▶ **WHAT THE EXERCISE ASKS**: Take the lines from the one containing "right back paw: (129, 514)" through the final line below and restate them exactly. Omit the pictures.

▶ **Excerpts from a dataset**:
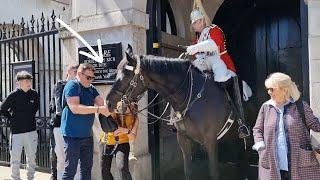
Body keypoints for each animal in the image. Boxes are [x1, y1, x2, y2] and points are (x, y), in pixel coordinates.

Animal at [106, 45, 239, 180]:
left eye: (126, 75)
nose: (109, 102)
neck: (192, 96)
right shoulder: (183, 138)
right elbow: (188, 170)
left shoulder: (211, 141)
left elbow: (214, 173)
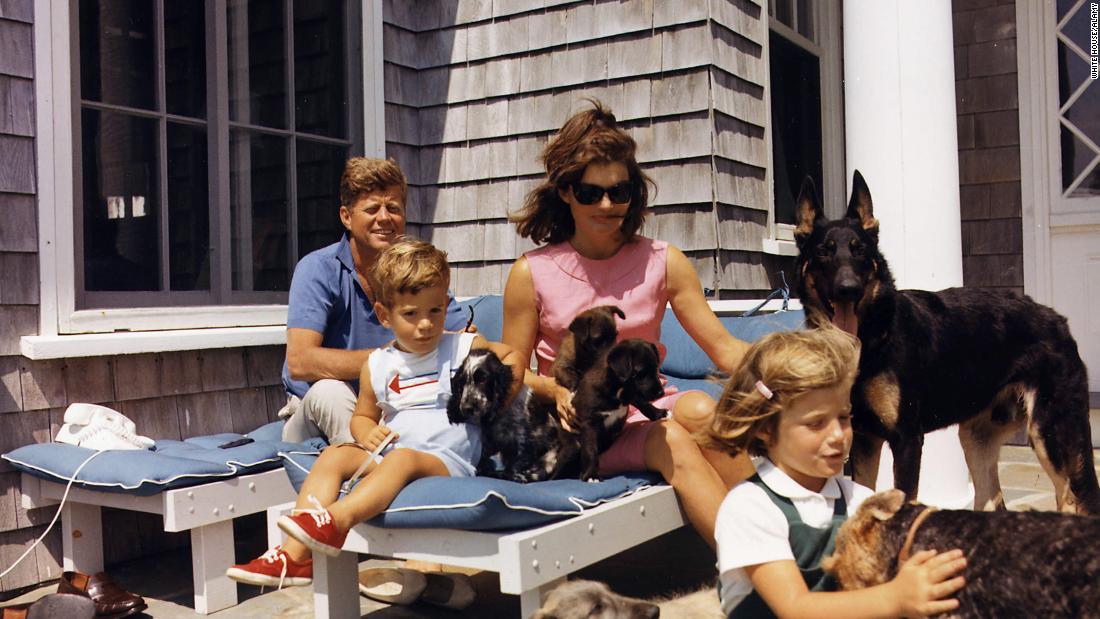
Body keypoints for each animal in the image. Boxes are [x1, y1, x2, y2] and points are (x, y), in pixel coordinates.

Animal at [796, 169, 1095, 514]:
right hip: (976, 439)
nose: (848, 289)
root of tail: (1059, 321)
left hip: (1050, 434)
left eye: (859, 251)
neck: (872, 338)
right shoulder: (864, 439)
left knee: (1070, 499)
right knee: (994, 501)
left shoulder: (906, 440)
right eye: (823, 251)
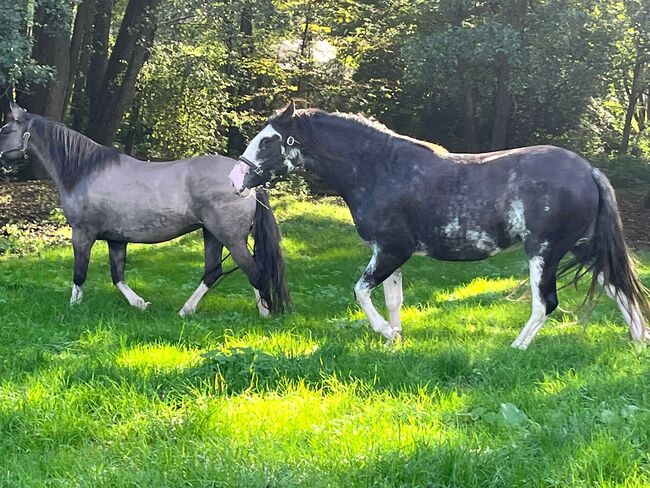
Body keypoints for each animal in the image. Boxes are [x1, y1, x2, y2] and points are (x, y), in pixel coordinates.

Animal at [0, 103, 288, 316]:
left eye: (4, 130)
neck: (84, 170)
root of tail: (247, 182)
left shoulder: (82, 235)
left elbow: (80, 274)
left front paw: (73, 308)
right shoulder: (116, 239)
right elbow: (117, 275)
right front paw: (139, 303)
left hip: (230, 237)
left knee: (254, 271)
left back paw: (264, 313)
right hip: (212, 234)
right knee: (214, 272)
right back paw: (186, 310)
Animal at [229, 101, 648, 348]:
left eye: (268, 141)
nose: (236, 179)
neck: (378, 169)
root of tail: (588, 170)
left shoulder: (391, 251)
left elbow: (361, 292)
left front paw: (385, 333)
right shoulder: (389, 254)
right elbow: (392, 300)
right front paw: (393, 340)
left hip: (544, 252)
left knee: (546, 302)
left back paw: (516, 347)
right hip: (583, 247)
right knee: (618, 287)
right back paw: (638, 341)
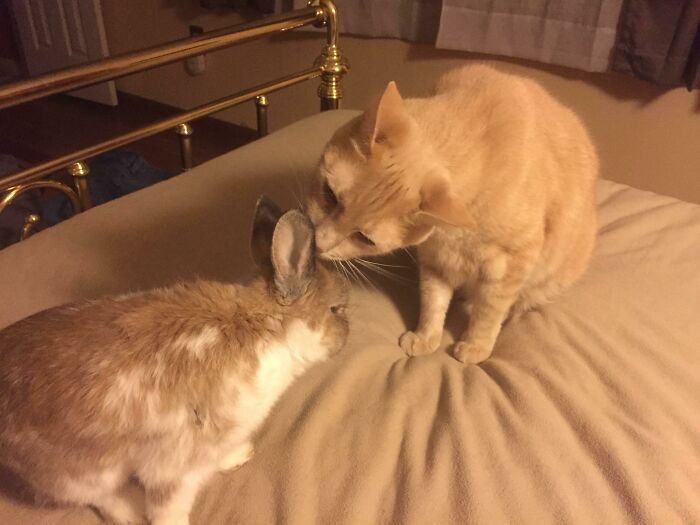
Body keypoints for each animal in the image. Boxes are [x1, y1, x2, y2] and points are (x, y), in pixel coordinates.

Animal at [0, 196, 349, 525]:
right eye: (336, 309)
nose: (347, 337)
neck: (266, 325)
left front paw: (238, 455)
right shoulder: (175, 467)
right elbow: (167, 508)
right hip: (81, 473)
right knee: (99, 498)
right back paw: (129, 514)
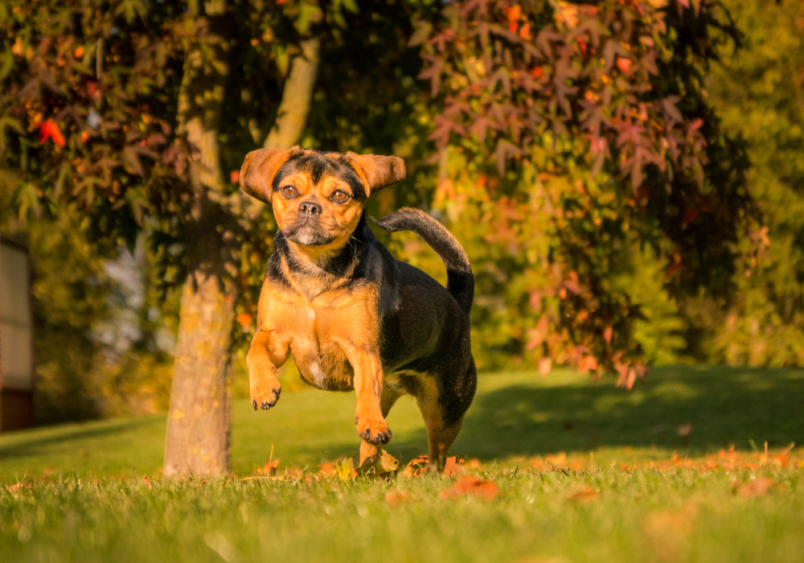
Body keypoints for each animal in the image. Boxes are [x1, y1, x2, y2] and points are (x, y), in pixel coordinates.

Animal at [239, 147, 478, 472]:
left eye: (339, 195)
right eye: (289, 190)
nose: (309, 207)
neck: (315, 268)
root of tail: (458, 303)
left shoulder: (361, 348)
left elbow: (365, 388)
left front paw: (371, 422)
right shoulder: (275, 336)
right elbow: (255, 350)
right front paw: (263, 388)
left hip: (444, 411)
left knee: (436, 455)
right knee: (372, 446)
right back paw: (364, 467)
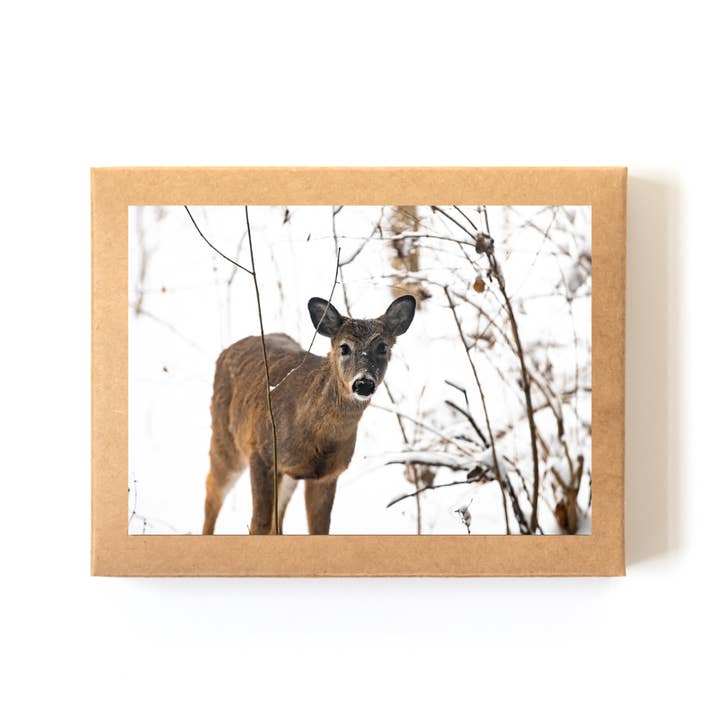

▶ **TASK OUTPUT**:
right back paw: (129, 514)
Body keypoints for each animal in the image. Boxes are [x1, y1, x2, y2] and points are (x, y), in pixel coordinates.

Animal at [239, 147, 478, 472]:
left eye: (339, 195)
right eye: (289, 190)
nose: (309, 207)
neck: (315, 268)
root of tail: (458, 303)
left shoulder: (361, 348)
left elbow: (365, 388)
left front paw: (371, 422)
right shoulder: (275, 336)
right elbow: (255, 350)
right front paw: (263, 388)
left hip: (444, 411)
left knee: (436, 455)
right knee: (372, 446)
right back paw: (364, 467)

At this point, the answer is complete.